Maxeon Solar Technologies reported that its financial position deteriorated sharply in the first half of 2025, posting $65.5 million in net losses as revenue tumbled 89.5% year over year to $39 million. Shipments fell dramatically as well, dropping 84.9% to 153.2 MW. Chief Executive George Guo attributed the downturn to the ongoing US Customs and Border Protection import ban enacted in July 2024, which has blocked Maxeon panels from entering the US market for more than a year. The company is contesting the decision and filed a lawsuit with the US Court of International Trade on July 15, arguing that CBP misapplied the Uyghur Forced Labor Prevention Act and exceeded its authority. Maxeon warned that the trade restrictions have inflicted sustained and severe damage on its operations.
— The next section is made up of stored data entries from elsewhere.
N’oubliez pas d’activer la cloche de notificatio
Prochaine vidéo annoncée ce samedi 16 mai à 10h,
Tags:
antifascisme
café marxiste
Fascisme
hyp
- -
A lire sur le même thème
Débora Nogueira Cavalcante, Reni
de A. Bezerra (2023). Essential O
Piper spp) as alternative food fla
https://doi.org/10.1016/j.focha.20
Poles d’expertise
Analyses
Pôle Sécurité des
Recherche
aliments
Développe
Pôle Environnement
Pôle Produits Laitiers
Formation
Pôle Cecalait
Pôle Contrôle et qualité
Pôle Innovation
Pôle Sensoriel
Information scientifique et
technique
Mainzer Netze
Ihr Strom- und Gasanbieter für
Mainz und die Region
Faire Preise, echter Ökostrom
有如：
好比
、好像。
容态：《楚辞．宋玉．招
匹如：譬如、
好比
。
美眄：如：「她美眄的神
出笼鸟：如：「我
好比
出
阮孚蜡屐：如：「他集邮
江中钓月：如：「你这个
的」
Meanwhile, China’s solar manufacturing and procurement activity continued at a massive scale. Power Construction Corp. of China initiated one of the world’s largest mounting-system tenders, seeking 60 GW of fixed PV mounting structures for delivery from 2025 to 2027. The plan includes 24 GW of hot-dip galvanized steel mounts, equal to about 840,000 tonnes, and 36 GW of zinc-aluminum-magnesium mounts, totaling roughly 1.26 million metric tons of material.
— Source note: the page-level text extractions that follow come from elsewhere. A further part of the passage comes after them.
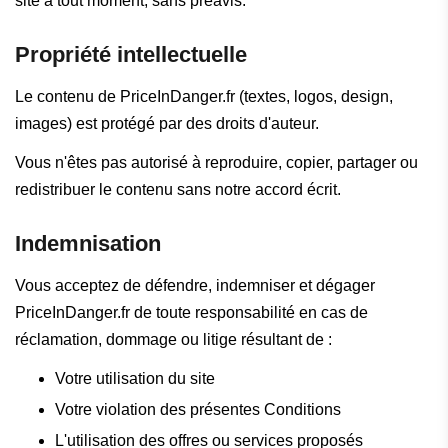
site à tout moment, sans préavis.
Propriété intellectuelle
Le contenu de PriceInDanger.fr (textes, logos, design,
images) est protégé par des droits d'auteur.
Vous n'êtes pas autorisé à reproduire, copier, partager ou
redistribuer le contenu sans notre accord écrit.
Indemnisation
Vous acceptez de défendre, indemniser et dégager
PriceInDanger.fr de toute responsabilité en cas de
réclamation, dommage ou litige résultant de :
Votre utilisation du site
Votre violation des présentes Conditions
L'utilisation des offres ou services proposés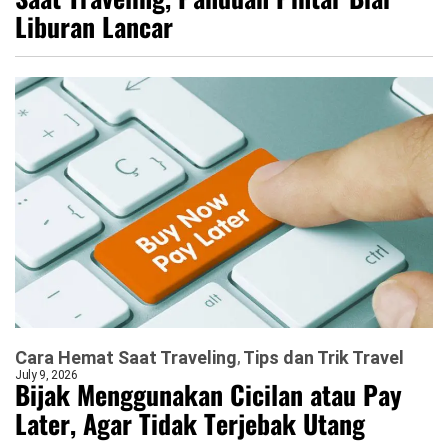
Liburan Lancar
Cara Hemat Saat Traveling
Tips dan Trik Travel
July 9, 2026
Bijak Menggunakan Cicilan atau Pay
Later, Agar Tidak Terjebak Utang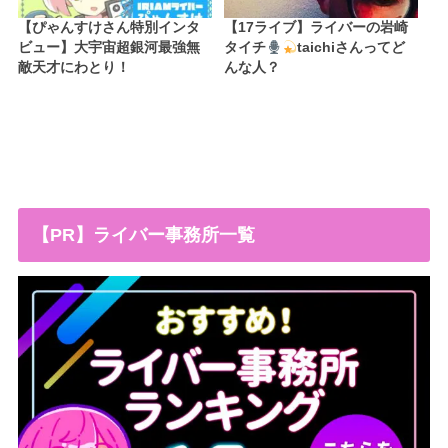
【ぴゃんすけさん特別インタ
【17ライブ】ライバーの岩崎
ビュー】大宇宙超銀河最強無
タイチ
taichiさんってど
敵天才にわとり！
んな人？
【PR】ライバー事務所一覧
China Resources Power also moved forward with its second major solar module procurement round for 2025, soliciting bids for 3 GW of n-type TOPCon bifacial modules. More than 20 manufacturers participated across three lots, submitting prices between CNY 0.673 and 0.776 per watt, with the average offer settling around CNY 0.74 per watt — a substantial rise compared with bid levels posted just two weeks earlier, reflecting shifting supply-demand dynamics in China’s module market.
Amid this procurement activity, China’s National Energy Administration convened a meeting with six government ministries, including the Ministry of Industry and Information Technology, to tighten regulatory oversight of the solar sector. Officials committed to strengthening investment controls, phasing out outdated production lines, and cracking down on what they described as unhealthy, low-price competition. The agencies called for more rigorous monitoring of pricing and product quality, as well as stronger enforcement against sales below cost, misleading marketing, inflated performance ratings, and violations of intellectual property rights.
Upstream materials markets also showed signs of movement. Polysilicon prices climbed again in the week leading up to Aug. 21, with n-type reprocessed feedstock rising to CNY 47,900 per ton, up 1.05% from the previous week, and n-type granular silicon increasing 3.37% to CNY 46,000 per ton. Six companies signed contracts during the period, with smaller-volume deals pushing averages higher even as larger contracts held steady. Production among the nine active polysilicon manufacturers is expected to remain close to 125,000 metric tons for August. Wafer pricing stayed largely unchanged, with n-type G10L wafers at CNY 1.2, G12R wafers at CNY 1.35, and G12 wafers at CNY 1.55.
Together, these developments highlight a global solar industry experiencing intense regulatory scrutiny, price volatility, and rapidly shifting competitive pressures — all central themes driving coverage across the Energy News landscape.